## [Task details]
The answer must be only the lines below from the one holding "62: (306, 135, 3.22)" down to the one holding "9: (847, 301, 2.83)", ends included, printed exactly; please omit all pictures.

══ Supplied entries ══

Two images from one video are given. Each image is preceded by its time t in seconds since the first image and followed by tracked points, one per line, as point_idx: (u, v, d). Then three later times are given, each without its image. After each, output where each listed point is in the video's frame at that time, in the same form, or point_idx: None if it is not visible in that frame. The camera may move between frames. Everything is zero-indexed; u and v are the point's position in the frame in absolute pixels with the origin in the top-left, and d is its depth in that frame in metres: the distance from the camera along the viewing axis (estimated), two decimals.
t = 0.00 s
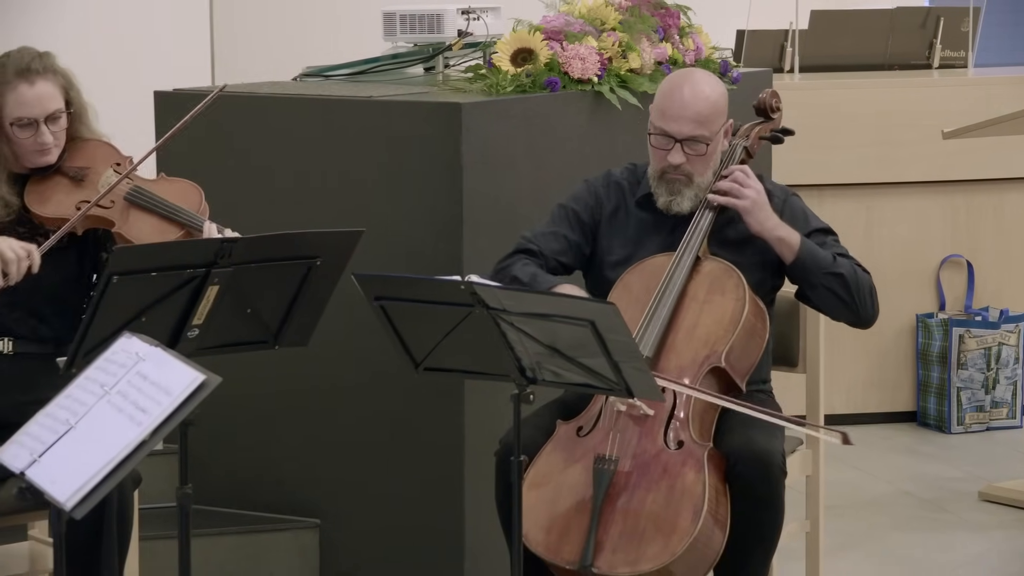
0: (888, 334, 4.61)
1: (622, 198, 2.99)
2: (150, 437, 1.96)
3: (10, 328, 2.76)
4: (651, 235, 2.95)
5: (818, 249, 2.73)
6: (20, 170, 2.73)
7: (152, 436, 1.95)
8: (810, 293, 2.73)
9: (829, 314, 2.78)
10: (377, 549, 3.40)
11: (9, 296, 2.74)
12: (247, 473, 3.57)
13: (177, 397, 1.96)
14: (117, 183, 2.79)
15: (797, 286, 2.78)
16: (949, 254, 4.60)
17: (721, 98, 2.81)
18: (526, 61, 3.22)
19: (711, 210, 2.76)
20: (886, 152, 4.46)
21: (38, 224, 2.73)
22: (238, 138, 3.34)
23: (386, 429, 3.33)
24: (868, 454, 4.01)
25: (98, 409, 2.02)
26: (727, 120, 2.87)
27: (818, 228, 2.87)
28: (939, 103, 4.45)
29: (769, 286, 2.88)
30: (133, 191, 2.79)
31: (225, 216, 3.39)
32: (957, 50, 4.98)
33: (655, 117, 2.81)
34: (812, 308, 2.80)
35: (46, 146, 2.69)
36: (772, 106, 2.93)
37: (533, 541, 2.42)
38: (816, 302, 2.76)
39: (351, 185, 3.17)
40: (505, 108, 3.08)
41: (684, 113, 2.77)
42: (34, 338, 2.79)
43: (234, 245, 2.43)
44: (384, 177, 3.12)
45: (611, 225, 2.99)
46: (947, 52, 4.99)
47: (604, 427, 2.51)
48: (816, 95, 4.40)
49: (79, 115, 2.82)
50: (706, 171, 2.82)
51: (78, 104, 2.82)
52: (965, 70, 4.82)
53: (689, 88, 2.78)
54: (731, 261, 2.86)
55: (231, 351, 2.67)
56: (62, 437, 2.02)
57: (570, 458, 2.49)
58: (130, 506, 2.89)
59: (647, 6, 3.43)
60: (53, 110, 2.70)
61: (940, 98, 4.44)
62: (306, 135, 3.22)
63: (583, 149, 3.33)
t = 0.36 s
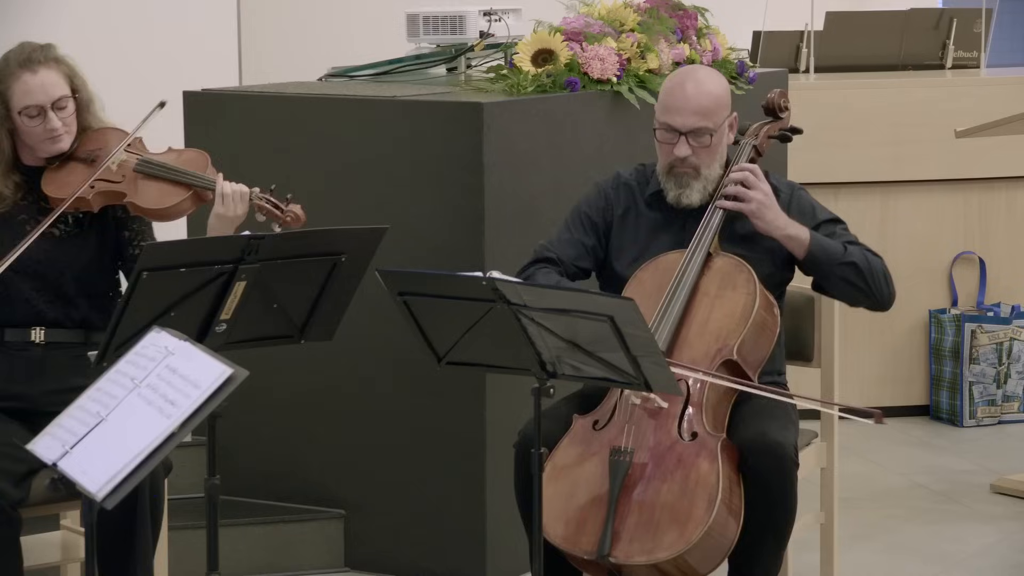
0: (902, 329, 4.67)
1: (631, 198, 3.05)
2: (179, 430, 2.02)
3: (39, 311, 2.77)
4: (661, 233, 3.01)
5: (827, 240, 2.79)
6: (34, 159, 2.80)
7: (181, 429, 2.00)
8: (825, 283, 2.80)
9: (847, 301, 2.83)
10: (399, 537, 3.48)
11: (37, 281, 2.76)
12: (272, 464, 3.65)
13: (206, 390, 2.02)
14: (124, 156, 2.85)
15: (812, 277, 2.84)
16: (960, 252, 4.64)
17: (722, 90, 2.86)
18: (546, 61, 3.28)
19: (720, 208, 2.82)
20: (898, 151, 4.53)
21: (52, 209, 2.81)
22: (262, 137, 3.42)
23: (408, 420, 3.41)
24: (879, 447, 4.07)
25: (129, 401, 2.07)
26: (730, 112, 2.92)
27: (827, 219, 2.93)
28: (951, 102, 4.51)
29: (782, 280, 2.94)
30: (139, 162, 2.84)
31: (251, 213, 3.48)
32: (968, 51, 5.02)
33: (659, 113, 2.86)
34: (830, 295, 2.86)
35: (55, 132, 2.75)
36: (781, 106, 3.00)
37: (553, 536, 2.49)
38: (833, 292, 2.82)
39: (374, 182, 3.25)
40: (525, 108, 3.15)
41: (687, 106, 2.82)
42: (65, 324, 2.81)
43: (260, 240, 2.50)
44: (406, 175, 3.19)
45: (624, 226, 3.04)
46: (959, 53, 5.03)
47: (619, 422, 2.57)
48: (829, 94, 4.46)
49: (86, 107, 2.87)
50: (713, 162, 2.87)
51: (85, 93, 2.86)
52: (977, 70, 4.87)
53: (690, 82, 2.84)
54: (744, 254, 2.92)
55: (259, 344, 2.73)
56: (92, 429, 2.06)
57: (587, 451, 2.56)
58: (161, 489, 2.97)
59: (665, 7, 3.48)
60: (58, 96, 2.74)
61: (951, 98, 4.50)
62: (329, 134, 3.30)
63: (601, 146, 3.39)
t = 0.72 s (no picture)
0: (914, 324, 4.72)
1: (634, 194, 3.10)
2: (206, 423, 2.08)
3: (75, 301, 2.85)
4: (666, 226, 3.05)
5: (834, 226, 2.85)
6: (79, 155, 2.90)
7: (208, 423, 2.07)
8: (835, 268, 2.86)
9: (857, 285, 2.90)
10: (419, 527, 3.55)
11: (73, 271, 2.84)
12: (295, 456, 3.73)
13: (231, 384, 2.08)
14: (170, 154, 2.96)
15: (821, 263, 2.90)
16: (972, 249, 4.69)
17: (711, 72, 2.93)
18: (565, 62, 3.36)
19: (725, 204, 2.88)
20: (911, 150, 4.57)
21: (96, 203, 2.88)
22: (282, 138, 3.49)
23: (428, 413, 3.49)
24: (892, 440, 4.12)
25: (157, 395, 2.14)
26: (723, 97, 2.98)
27: (831, 207, 3.00)
28: (962, 101, 4.55)
29: (788, 270, 3.01)
30: (187, 158, 2.96)
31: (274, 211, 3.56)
32: (980, 53, 5.08)
33: (652, 98, 2.94)
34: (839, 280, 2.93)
35: (104, 128, 2.84)
36: (781, 104, 3.04)
37: (569, 529, 2.56)
38: (843, 277, 2.88)
39: (394, 180, 3.32)
40: (544, 107, 3.21)
41: (675, 85, 2.90)
42: (98, 316, 2.88)
43: (285, 238, 2.57)
44: (426, 173, 3.27)
45: (625, 220, 3.09)
46: (971, 54, 5.09)
47: (630, 414, 2.64)
48: (842, 94, 4.51)
49: (134, 109, 2.97)
50: (708, 143, 2.92)
51: (134, 93, 2.95)
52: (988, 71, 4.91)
53: (679, 65, 2.92)
54: (750, 247, 2.99)
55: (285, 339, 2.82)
56: (122, 422, 2.14)
57: (599, 444, 2.63)
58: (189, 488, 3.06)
59: (682, 9, 3.56)
60: (110, 92, 2.83)
61: (963, 97, 4.54)
62: (350, 134, 3.37)
63: (619, 145, 3.45)
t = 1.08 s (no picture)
0: (926, 321, 4.78)
1: (653, 192, 3.16)
2: (233, 417, 2.15)
3: (106, 298, 2.91)
4: (683, 224, 3.10)
5: (850, 224, 2.91)
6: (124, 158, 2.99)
7: (234, 417, 2.14)
8: (851, 265, 2.92)
9: (872, 282, 2.95)
10: (439, 519, 3.63)
11: (107, 268, 2.91)
12: (317, 449, 3.82)
13: (258, 379, 2.16)
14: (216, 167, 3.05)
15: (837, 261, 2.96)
16: (983, 247, 4.74)
17: (727, 81, 2.97)
18: (584, 65, 3.42)
19: (742, 204, 2.94)
20: (923, 151, 4.62)
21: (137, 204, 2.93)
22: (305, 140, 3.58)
23: (448, 408, 3.56)
24: (904, 436, 4.18)
25: (185, 389, 2.22)
26: (740, 104, 3.03)
27: (846, 206, 3.05)
28: (974, 103, 4.60)
29: (804, 270, 3.07)
30: (233, 170, 3.05)
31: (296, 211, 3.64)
32: (991, 55, 5.11)
33: (669, 109, 2.99)
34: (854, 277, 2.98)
35: (154, 132, 2.94)
36: (798, 105, 3.09)
37: (590, 523, 2.63)
38: (859, 274, 2.94)
39: (415, 180, 3.40)
40: (563, 109, 3.29)
41: (693, 97, 2.94)
42: (127, 313, 2.94)
43: (309, 237, 2.65)
44: (447, 174, 3.34)
45: (642, 218, 3.15)
46: (983, 57, 5.12)
47: (648, 410, 2.71)
48: (855, 95, 4.57)
49: (181, 118, 3.08)
50: (726, 152, 2.98)
51: (182, 105, 3.06)
52: (999, 74, 4.95)
53: (696, 75, 2.96)
54: (766, 246, 3.06)
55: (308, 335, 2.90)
56: (150, 416, 2.21)
57: (618, 440, 2.70)
58: (216, 481, 3.12)
59: (699, 13, 3.61)
60: (164, 99, 2.93)
61: (974, 99, 4.59)
62: (372, 135, 3.46)
63: (638, 146, 3.52)
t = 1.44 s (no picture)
0: (935, 320, 4.83)
1: (672, 193, 3.23)
2: (256, 412, 2.23)
3: (135, 295, 3.00)
4: (701, 224, 3.18)
5: (862, 230, 2.97)
6: (156, 158, 3.08)
7: (258, 412, 2.21)
8: (861, 271, 2.98)
9: (882, 289, 3.01)
10: (455, 511, 3.71)
11: (137, 266, 3.00)
12: (336, 444, 3.90)
13: (281, 374, 2.23)
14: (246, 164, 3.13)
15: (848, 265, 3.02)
16: (991, 247, 4.80)
17: (757, 83, 3.06)
18: (600, 68, 3.50)
19: (758, 205, 3.00)
20: (933, 152, 4.68)
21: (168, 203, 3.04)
22: (324, 142, 3.66)
23: (466, 403, 3.64)
24: (914, 432, 4.23)
25: (209, 385, 2.29)
26: (766, 108, 3.12)
27: (860, 212, 3.11)
28: (983, 105, 4.66)
29: (817, 270, 3.13)
30: (262, 167, 3.12)
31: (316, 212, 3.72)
32: (1000, 58, 5.20)
33: (697, 102, 3.07)
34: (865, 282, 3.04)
35: (186, 132, 3.03)
36: (815, 107, 3.13)
37: (606, 516, 2.69)
38: (869, 280, 3.00)
39: (433, 181, 3.48)
40: (579, 110, 3.36)
41: (722, 93, 3.02)
42: (155, 309, 3.02)
43: (331, 236, 2.72)
44: (464, 175, 3.42)
45: (660, 218, 3.22)
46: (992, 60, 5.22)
47: (665, 406, 2.78)
48: (865, 97, 4.63)
49: (213, 121, 3.19)
50: (748, 150, 3.05)
51: (214, 108, 3.16)
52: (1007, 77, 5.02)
53: (727, 72, 3.04)
54: (782, 247, 3.12)
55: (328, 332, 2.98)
56: (176, 411, 2.29)
57: (636, 435, 2.77)
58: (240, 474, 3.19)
59: (712, 16, 3.68)
60: (196, 100, 3.02)
61: (983, 101, 4.65)
62: (390, 137, 3.53)
63: (652, 146, 3.60)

═══

## [Task output]
62: (306, 135, 3.22)
63: (583, 149, 3.33)
t = 0.36 s
0: (902, 329, 4.67)
1: (631, 198, 3.05)
2: (179, 430, 2.02)
3: (39, 311, 2.77)
4: (661, 233, 3.01)
5: (827, 240, 2.79)
6: (34, 159, 2.80)
7: (181, 429, 2.00)
8: (825, 283, 2.80)
9: (847, 301, 2.83)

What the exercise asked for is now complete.